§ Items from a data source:
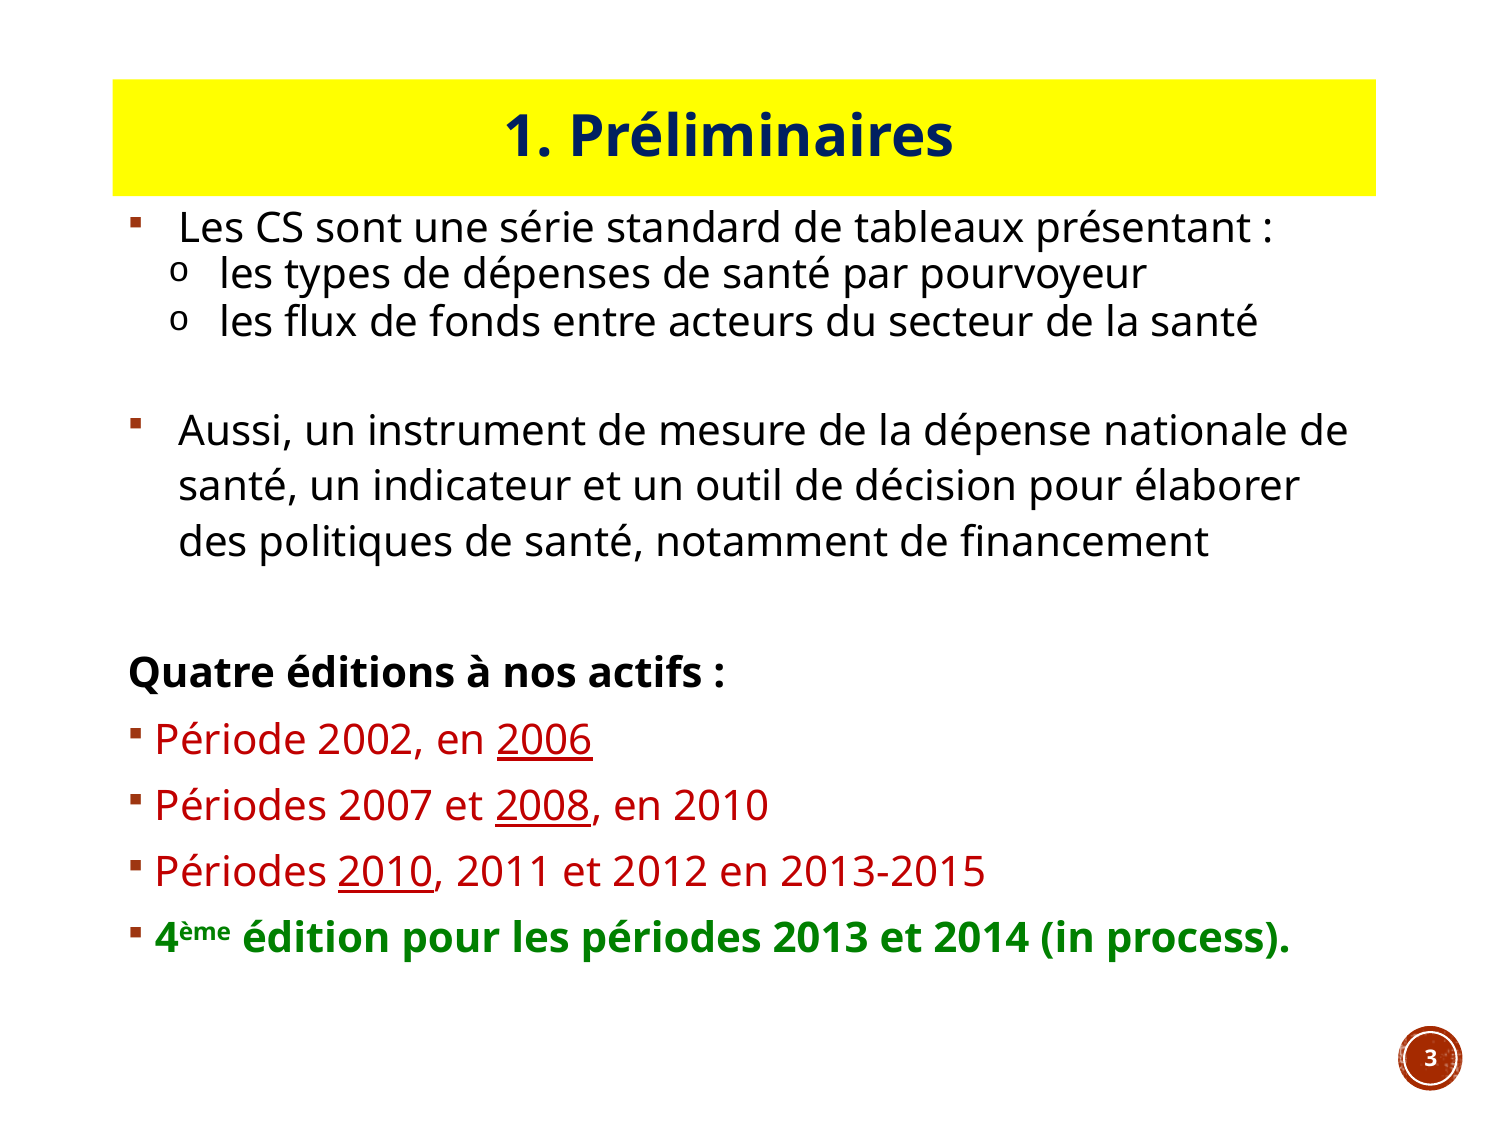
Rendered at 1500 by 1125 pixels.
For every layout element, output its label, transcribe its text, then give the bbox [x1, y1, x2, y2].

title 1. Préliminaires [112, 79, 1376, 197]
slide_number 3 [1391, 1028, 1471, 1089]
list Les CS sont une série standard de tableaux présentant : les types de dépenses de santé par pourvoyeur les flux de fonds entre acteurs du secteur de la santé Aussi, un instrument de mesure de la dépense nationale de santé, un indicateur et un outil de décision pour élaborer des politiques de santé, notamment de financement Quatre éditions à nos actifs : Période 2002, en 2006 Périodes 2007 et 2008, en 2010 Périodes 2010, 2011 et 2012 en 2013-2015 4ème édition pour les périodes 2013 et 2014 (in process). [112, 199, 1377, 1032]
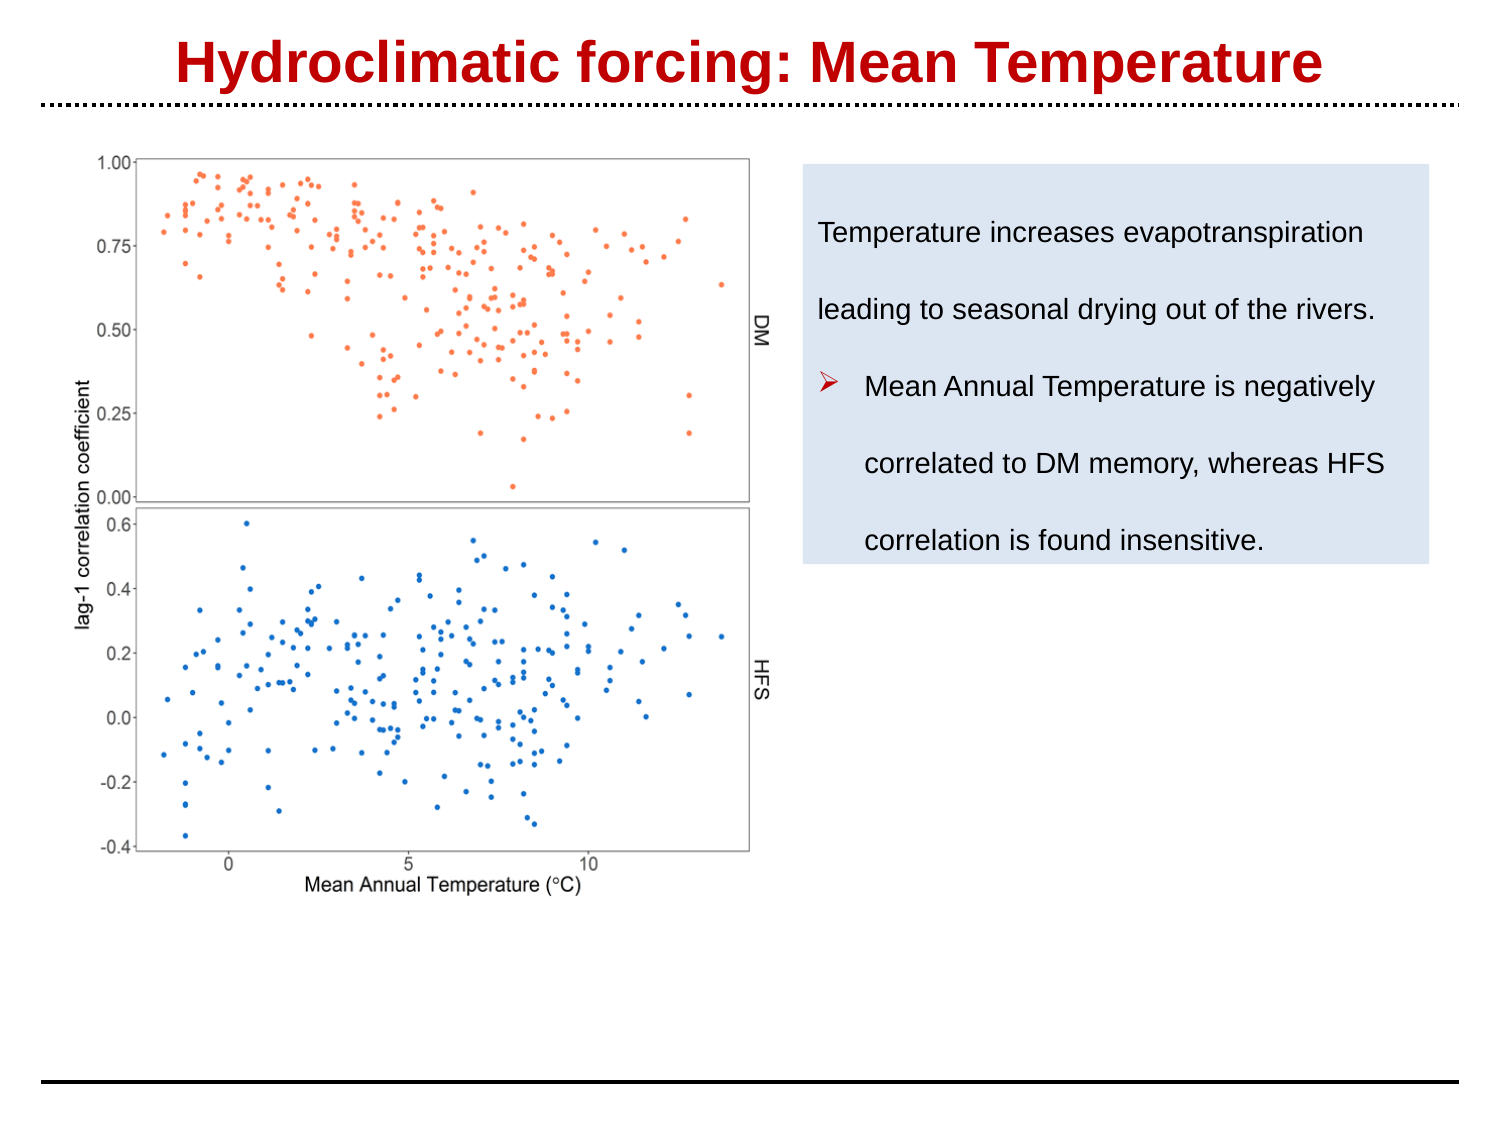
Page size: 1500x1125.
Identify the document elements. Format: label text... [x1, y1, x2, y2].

§ EXERCISE OBJECTIVE: Set down the data exactly as it appears, without any images.

§ TASK RESULT:
Rendered at 1500 by 1125 pixels.
For every layout element, output its label, transcribe its text, then give the bbox [x1, y1, x2, y2].

title 1. Préliminaires [112, 79, 1376, 197]
slide_number 3 [1391, 1028, 1471, 1089]
list Les CS sont une série standard de tableaux présentant : les types de dépenses de santé par pourvoyeur les flux de fonds entre acteurs du secteur de la santé Aussi, un instrument de mesure de la dépense nationale de santé, un indicateur et un outil de décision pour élaborer des politiques de santé, notamment de financement Quatre éditions à nos actifs : Période 2002, en 2006 Périodes 2007 et 2008, en 2010 Périodes 2010, 2011 et 2012 en 2013-2015 4ème édition pour les périodes 2013 et 2014 (in process). [112, 199, 1377, 1032]
Page size: 1500x1125.
Identify the document elements. Format: label text... [x1, y1, x2, y2].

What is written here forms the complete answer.